Trecho do documento:
────────

E, que mais são essas imagens de mulheres mexendo-se e falando sobre elas próprias? Algo um tanto ridículo, banal, mas de modo algum desnecessário: pelo contrário, há uma beleza infinita no modo como Brisseau-François filma(m) a superfície, com claro-escuro desenhando abismos e clareiras nos terrenos epidérmicos femininos, contrapostos à imagem de um François observador que, com sua câmera-bastão-de-poder parece tão poderoso quanto impotente, mergulhado numa penumbra existencial que se esconde a cada avanço que ele faz com os testes. Brisseau, grande esteta, não tira o seu foco às possessões, ou seja, das já ditas fusões, uma vez que estas são como possessões recíprocas de vários elementos presentes na produção de um filme (a começa e a terminar com a imagem). Assim, Rebecca, belo anjo feminino, funde-se com o cineasta-espectador, encaminhando as opções de François ao passo que as assiste em evidente êxtase, prazer e gozo totais, e desse modo coopera à gênese (da experiência, no caso, do cinema) e também à destruição.

Outra possessão crucial é a de François e a câmera, que é também e certamente a de François e Brisseau. O olhar, a visão, é o que importa ao compenetrado François, que pede para as meninas se atracarem novamente com a porta do corredor aberta, com luz entrando e mudando a imagem e também sugerindo uma devassidão total da gama de observações: se nós, do lado de cá, podemos ver tudo desde o início, o lado de lá, da diegese, que é misterioso porque uma criação alheia a nós, também pode tudo. Um jogo de poder estabelecido pelo olhar. E a mise-en-scène é o momento supremo de Os Anjos Exterminadores: as três gurias acariciando-se e tocando-se na cama, em plano fixo/ François liga e arma em punho sua câmera/ plano inicialmente fixo que se transforma num travelling mostrando-as juntas na cama/ François movendo-se com a câmera exatamente como fizera a “câmera de Brisseau” na tomada anterior. Fusão homem-câmera, criador-dispositivo.

────────

Atividades:
A - No texto sobre Os Anjos Exterminadores, a cena apresentada como “o momento supremo” é descrita em partes separadas por barras. Liste essas partes na ordem em que aparecem.
B - Dê continuidade ao texto sobre Os Anjos Exterminadores a partir do ponto em que ele termina.

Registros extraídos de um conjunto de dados
────────

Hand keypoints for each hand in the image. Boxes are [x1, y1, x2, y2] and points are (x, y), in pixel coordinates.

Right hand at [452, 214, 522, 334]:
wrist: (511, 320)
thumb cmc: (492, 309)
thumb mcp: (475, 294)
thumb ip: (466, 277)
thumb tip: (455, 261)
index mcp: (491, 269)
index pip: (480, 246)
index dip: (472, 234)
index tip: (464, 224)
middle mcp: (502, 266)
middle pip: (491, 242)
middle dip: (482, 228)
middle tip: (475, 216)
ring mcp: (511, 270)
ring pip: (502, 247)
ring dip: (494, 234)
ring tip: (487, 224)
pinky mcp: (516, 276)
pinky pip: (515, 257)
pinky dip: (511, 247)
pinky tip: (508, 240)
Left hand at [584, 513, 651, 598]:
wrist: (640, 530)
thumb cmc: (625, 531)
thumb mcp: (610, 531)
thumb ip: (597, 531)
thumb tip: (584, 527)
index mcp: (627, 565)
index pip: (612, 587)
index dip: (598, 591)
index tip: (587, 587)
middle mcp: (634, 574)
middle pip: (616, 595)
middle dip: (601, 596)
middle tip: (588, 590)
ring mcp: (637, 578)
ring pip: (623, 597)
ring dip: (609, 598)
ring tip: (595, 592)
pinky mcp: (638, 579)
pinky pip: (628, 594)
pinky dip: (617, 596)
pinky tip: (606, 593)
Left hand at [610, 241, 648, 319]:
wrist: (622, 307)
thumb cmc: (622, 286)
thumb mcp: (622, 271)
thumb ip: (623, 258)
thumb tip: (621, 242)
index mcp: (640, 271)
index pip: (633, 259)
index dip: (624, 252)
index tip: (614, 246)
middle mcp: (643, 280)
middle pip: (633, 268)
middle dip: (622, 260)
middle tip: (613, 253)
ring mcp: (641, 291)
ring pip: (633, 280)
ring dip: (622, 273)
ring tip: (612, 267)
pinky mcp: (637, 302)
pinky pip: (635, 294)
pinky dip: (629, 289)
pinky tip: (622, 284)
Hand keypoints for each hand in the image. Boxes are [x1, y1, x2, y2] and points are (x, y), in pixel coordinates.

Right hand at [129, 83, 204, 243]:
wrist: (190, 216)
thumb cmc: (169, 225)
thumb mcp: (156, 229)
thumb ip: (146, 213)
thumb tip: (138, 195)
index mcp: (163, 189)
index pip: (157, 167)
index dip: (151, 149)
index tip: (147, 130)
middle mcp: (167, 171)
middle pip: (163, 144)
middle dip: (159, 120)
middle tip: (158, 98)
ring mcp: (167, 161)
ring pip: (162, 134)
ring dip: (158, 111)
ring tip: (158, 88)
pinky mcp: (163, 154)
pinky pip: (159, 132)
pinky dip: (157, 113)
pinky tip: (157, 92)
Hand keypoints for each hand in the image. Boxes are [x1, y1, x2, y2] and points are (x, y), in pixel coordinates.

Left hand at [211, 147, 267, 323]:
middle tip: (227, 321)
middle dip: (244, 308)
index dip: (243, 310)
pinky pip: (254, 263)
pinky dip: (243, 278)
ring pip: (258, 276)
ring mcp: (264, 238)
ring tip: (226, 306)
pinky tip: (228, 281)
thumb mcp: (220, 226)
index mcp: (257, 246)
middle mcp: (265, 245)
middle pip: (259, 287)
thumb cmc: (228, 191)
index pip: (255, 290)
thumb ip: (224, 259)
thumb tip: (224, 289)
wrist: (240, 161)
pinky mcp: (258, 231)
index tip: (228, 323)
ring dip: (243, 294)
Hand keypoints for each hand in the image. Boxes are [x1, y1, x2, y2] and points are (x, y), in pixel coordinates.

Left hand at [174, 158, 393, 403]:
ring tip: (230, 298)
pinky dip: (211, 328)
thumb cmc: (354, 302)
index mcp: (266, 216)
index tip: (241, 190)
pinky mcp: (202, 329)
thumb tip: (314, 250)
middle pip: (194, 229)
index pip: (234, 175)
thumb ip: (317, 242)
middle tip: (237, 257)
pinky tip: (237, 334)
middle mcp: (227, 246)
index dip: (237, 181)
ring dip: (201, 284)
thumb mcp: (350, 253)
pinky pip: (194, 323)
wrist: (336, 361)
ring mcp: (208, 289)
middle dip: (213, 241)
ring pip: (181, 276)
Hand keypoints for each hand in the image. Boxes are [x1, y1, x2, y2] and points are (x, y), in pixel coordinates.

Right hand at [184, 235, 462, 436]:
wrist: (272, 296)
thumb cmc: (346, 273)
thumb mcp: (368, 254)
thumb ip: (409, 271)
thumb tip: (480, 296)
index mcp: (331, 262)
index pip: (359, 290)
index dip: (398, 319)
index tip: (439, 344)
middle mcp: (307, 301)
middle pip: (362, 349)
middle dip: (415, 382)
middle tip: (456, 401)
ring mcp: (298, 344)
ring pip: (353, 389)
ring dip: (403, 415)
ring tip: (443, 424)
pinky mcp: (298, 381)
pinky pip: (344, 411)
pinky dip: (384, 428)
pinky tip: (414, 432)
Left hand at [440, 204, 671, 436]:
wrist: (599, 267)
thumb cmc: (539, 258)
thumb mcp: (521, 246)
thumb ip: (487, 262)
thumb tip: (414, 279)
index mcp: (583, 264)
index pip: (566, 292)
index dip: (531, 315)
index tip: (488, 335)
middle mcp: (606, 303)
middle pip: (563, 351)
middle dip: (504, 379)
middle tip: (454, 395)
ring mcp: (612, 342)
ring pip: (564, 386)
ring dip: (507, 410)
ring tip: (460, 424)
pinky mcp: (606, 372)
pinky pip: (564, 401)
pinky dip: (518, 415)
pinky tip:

────────

Respostas:
A -
1. As três gurias acariciando-se e tocando-se na cama, em plano fixo
2. François liga e arma em punho sua câmera
3. Plano inicialmente fixo que se transforma num travelling mostrando-as juntas na cama
4. François movendo-se com a câmera exatamente como fizera a “câmera de Brisseau” na tomada anterior

B -
O dispositivo, aliás, é algo a ser apontado aqui. É com o dispositivo da câmera que se chega à existência, à imagem (afinal, a imagem só existe quando temos consciência dela, e isso só é possível, no cinema, quando ela se faz presente na tela). É graças ao dispositivo do clitóris que as mulheres avançam meia milha a caminho do orgasmo. E, aqui no filme, é por meio dessa bela e delicada peça embutida no corpo feminino que se torna possível a encenação. E também os procedimentos tomados para operar o dispositivo — no caso das mulheres, usa-se de uma útil bolinha à mão da colega para se “fazer a cena”; e no caso de François, suas escolhas como cineasta, por onde captar, qual câmera, qual método de preparação etc.

Temos aqui a celebração do ato da criação, do autor, do diretor criativo, da ação cineasta. Porque, em princípio, não existe a imagem do invisível, a própria lógica nos diz. Mas François, como uma pulsão bruxa, maligna, enfeitiçada ou destrutiva, tenta ir além da superfície das coisas, chegar ao invisível e, ainda mais, chegar à imagem do indescritível. A experiência subterrânea do orgasmo, instransponível para o cinema, é uma grande enganação ao próprio François, que no fim das contas não capta nada além de bundas, púbis, regos, mulheres, camas, lençóis, e tudo isso em movimento. Uma enganação que o faz ir à frente, destemido, e sempre chegando ao limite da superfície, o que já o que de melhor a arte cinematográfica de ponta pode nos oferecer.

Se François engana e é enganado, Jean-Claude Brisseau mantém-se na tradição engoda do cinema para revelá-la a nós: os sensuais anjos e a vovó de François somem do plano como sumiam as coisas no primeiro cinema. As imagens, portanto, vistas sob o olhar de um diretor nada ingênuo, como Brisseau, não são certezas totais, tampouco instâncias concretas. Há algo de misterioso nelas, demoníaco até. Ao cineasta, resta filmar, acreditando que um dia chegará à imagem absoluta, profunda, centro do mundo, subterrânea. É o que faz François, que, arrebentado numa cadeira de rodas, continua a filmar seu “filme de alcova”. Por convicção cineasta? Por prazer? Por tesão?